When I was a small boy, there was a lot of wonderful British and American cheesy TV. programmes that really captured the imagination. There were all sorts of fictional heroes and as an infant I had very naïve optimism about the world I lived in. Good was good and bad was bad. It was a world of black and white with no grey areas. Of course this is not the way of the world, it never has been and it never will be.
The other day my youngest son, Ryan, brought something to my attention when he was on net and it let in, one of those moments. I had to put it here on my Retro Brit scrap book.
Sometimes it is nice to go back and live within that bubble – that fake old world – now packaged in memories of kiddie nostalgia. I clearly recollect one of these three adverts in the above short clip. The one with the free badge from the Captain Scarlet TV show. As soon as I saw the advert as a boy; I was on at my mother to buy that particular serial. This breakfast serial advert was cleverly done in collaboration with one of the old British science fiction puppet shows. They were from the Gerry and Silvia Anderson stories that all children loved in Britain’s sixties decade. It must have worked wholesale, for the breakfast company, because I remember my mother bought two boxes of serial, one for me and one for my sister. This was because we both wanted badges. I got Lieutenant Green and my sister got Captain Scarlet – the prize of all the badges. I was so upset – I was a boy and she was a girl. Girls did not even like Captain Scarlet – it was a show for boys. The entire sulky little boy things within me, bubbled to the surface. For a short time my sister was adamant that she did like Captain Scarlet and wanted to wear the badge, but eventually she gave in and let me have it – the ultimate of all the breakfast serial badges – Captain Scarlet himself.
I went to school wearing my Captain Scarlet badge and other boys had their badges – their parents also buying the breakfast serial.
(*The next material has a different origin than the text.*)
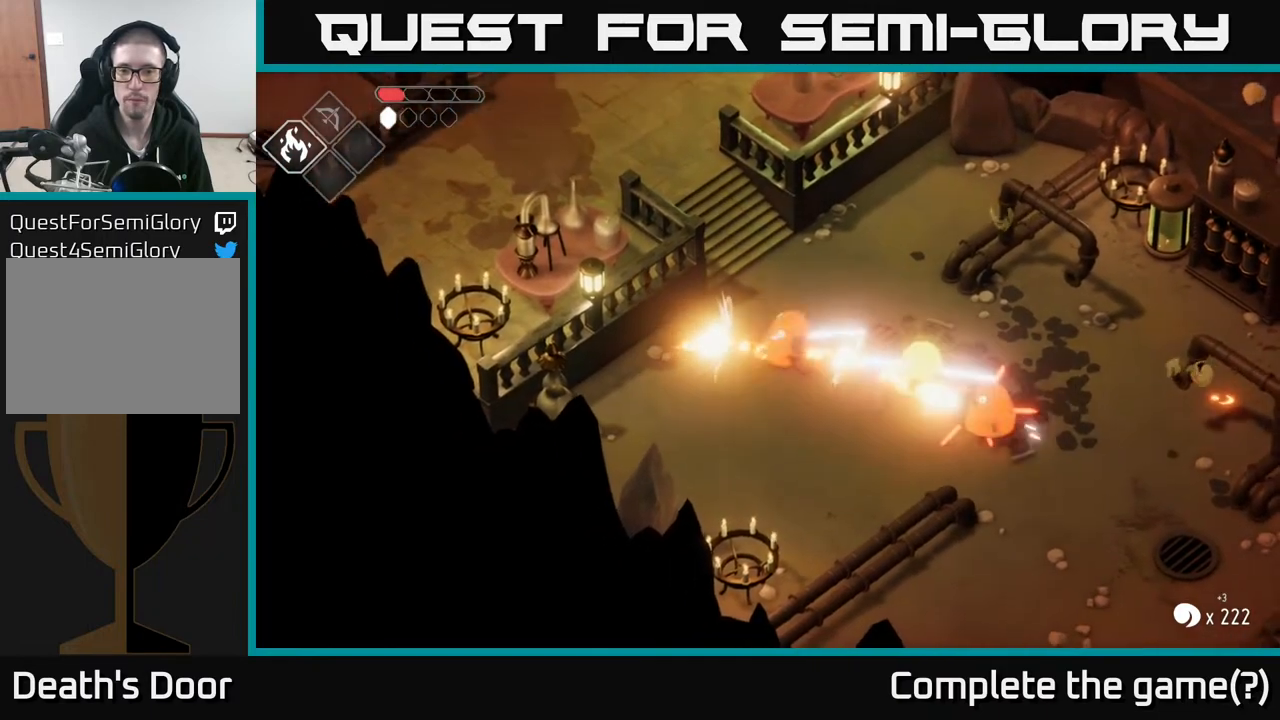
{"buttons": ["X"], "left_stick": "center", "right_stick": "center", "events": [[217, "X", "down"], [333, "X", "up"], [483, "left_stick", "center"], [500, "X", "down"]]}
I was the only one who had the Captain Scarlet. This made me the centre of attention and I was about six or seven years of age. It went to my head and I struggled with the temporary celebrity of it all. The school boy champions wanted to swap their badges with me. I remember one having Colonel White and the spectrum emblem badge. These were the best footballers and best fighters in the school and I had hit the big time. All because of my Captain Scarlet badge.
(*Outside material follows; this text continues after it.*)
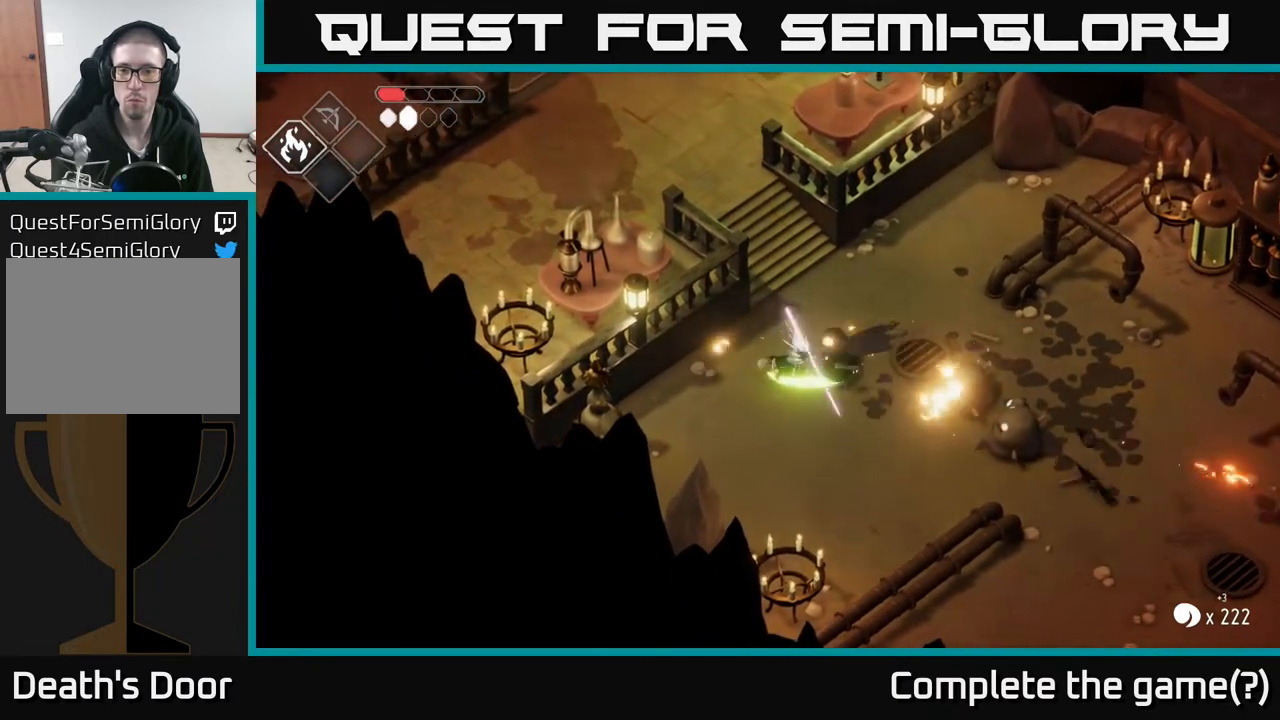
{"buttons": ["X"], "left_stick": "center", "right_stick": "center", "events": [[167, "X", "up"], [350, "X", "down"]]}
Even in the school boy world of commerce, there are decadent moguls and one such tubby little boy came in with an outrages offer that swamped everything else other school friends could swap. The heavy currency this particular little boy offered was a toy Aston Martin, James Bond car. This was with the obligatory ‘I’ll be your best mate’ thrown in to the bargain as well. I relented and exchanged the badge and acquired this toy with a little man that flew out of the roof when you pressed a clip on the side. My celebrity had been sold short, but I had aquired a James Bond car - another British hero from a world of good and bad - black and white with no grey areas.